Excerpted text |
★ ★ ★ ★ ★ ★ ★

Reputation: 1146
Can someone explain how to read these diagrams? I understand the flow from head to tail, but I am specifically wondering about how to read the field (bracket) transitions between ellipses (Pipes/Taps).
By way of example using the Fields following the Every Pipe in the image, the way I have been able to interpret these is the first Field set i.e. [{2}:'token', 'count'] is what goes into the next Pipe/Tap, but what is the significance of the second Field set [{1}: 'token']?
Is this the field set that went into the previous Pipe above? Is there a programmatic significance to the second bracket i.e. are we able to access it within that pipe with particular Cascading code? (In the case where the second Fields set is greater than the first)
(source: cascading.org)
Upvotes: 2
Views: 340
Reputation: 169
The second field set represents which fields are available for subsequent operations in that map or reduce.

★ ★ ★ ★ ★ ★ ★

Recorded data |
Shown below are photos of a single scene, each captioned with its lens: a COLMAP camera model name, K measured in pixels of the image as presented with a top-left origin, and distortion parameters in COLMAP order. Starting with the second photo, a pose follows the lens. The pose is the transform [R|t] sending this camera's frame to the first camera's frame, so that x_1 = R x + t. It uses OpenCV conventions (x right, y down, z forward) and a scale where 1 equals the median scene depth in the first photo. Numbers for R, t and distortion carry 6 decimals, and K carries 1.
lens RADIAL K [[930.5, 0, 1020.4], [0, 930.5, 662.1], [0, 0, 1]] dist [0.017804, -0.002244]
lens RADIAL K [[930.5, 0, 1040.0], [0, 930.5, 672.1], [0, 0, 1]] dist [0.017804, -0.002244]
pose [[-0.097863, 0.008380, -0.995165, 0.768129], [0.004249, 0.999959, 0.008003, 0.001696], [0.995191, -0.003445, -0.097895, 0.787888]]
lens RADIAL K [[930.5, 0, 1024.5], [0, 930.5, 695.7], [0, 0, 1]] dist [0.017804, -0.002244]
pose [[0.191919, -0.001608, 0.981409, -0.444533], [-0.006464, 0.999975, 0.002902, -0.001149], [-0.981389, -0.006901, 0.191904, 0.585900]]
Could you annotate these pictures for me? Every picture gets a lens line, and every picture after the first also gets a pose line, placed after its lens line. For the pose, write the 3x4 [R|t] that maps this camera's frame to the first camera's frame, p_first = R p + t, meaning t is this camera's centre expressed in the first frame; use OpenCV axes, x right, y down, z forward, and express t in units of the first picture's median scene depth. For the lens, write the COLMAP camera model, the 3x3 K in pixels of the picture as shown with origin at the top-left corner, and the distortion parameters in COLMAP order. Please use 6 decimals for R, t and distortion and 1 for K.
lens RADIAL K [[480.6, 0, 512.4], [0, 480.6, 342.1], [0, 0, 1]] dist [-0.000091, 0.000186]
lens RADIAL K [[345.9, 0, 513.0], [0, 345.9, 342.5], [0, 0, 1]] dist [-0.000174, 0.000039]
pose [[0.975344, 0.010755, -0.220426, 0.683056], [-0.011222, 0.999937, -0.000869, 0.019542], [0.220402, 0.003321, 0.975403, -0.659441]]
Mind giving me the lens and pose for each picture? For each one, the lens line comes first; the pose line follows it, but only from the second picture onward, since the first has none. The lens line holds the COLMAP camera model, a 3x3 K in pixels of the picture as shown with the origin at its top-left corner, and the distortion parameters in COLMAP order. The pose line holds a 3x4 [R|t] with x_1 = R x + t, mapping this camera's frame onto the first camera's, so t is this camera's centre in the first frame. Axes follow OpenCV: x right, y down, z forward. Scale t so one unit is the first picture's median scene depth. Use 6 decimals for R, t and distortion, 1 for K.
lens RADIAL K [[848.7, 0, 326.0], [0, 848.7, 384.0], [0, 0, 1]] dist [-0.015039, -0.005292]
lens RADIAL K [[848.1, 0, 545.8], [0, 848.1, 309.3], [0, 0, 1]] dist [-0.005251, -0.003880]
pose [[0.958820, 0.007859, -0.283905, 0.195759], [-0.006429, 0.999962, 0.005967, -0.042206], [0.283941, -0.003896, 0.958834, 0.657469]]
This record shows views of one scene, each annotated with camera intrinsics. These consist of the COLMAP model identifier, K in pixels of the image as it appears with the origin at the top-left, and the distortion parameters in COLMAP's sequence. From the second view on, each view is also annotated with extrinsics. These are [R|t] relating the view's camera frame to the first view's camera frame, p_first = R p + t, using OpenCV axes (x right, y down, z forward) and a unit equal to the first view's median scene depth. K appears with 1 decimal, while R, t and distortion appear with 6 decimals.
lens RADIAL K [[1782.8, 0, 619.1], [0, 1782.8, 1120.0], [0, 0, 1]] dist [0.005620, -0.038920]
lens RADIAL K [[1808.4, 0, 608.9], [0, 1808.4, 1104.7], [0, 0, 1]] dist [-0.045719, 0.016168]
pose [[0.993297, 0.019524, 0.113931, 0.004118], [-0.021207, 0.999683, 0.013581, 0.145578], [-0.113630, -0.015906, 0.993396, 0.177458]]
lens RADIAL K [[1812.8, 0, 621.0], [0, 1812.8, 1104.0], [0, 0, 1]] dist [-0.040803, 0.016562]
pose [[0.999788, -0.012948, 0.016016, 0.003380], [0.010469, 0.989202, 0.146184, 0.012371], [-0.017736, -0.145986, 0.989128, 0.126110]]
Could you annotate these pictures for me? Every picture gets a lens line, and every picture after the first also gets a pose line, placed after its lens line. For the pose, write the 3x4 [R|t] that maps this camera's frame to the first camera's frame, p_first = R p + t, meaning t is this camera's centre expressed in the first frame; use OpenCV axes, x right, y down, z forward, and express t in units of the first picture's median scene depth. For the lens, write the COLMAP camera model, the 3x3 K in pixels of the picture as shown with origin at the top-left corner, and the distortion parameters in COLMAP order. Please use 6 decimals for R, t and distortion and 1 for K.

★ ★ ★ ★ ★ ★ ★

Using the information |
1: From the thread on reading Cascading flow diagrams, reproduce word for word the passage that begins at the words "Reputation: 1146" and ends after the words "(source: cascading.org)".
2: According to the reply in the thread on reading Cascading flow diagrams, what does the second field set represent?
3: Continue the forum thread on reading Cascading flow diagrams from the point where it stops.

Responses for each task |
1:
Reputation: 1146
Can someone explain how to read these diagrams? I understand the flow from head to tail, but I am specifically wondering about how to read the field (bracket) transitions between ellipses (Pipes/Taps).
By way of example using the Fields following the Every Pipe in the image, the way I have been able to interpret these is the first Field set i.e. [{2}:'token', 'count'] is what goes into the next Pipe/Tap, but what is the significance of the second Field set [{1}: 'token']?
Is this the field set that went into the previous Pipe above? Is there a programmatic significance to the second bracket i.e. are we able to access it within that pipe with particular Cascading code? (In the case where the second Fields set is greater than the first)
(source: cascading.org)

2: It represents which fields are available for subsequent operations in that map or reduce.

3:
In your example above, in the reduce step, since you grouped by 'token', only 'token' is available for subsequent aggregations (Everys) in that reduce step. You could, for example, add another aggregation which output the average token length, but you could not use an aggregation which utilized the 'count' yet.
The reason for this behaviour is that subsequent aggregations on the same group happen in parallel. Thus, the Count won't be completed to feed into any other aggregations you chained on.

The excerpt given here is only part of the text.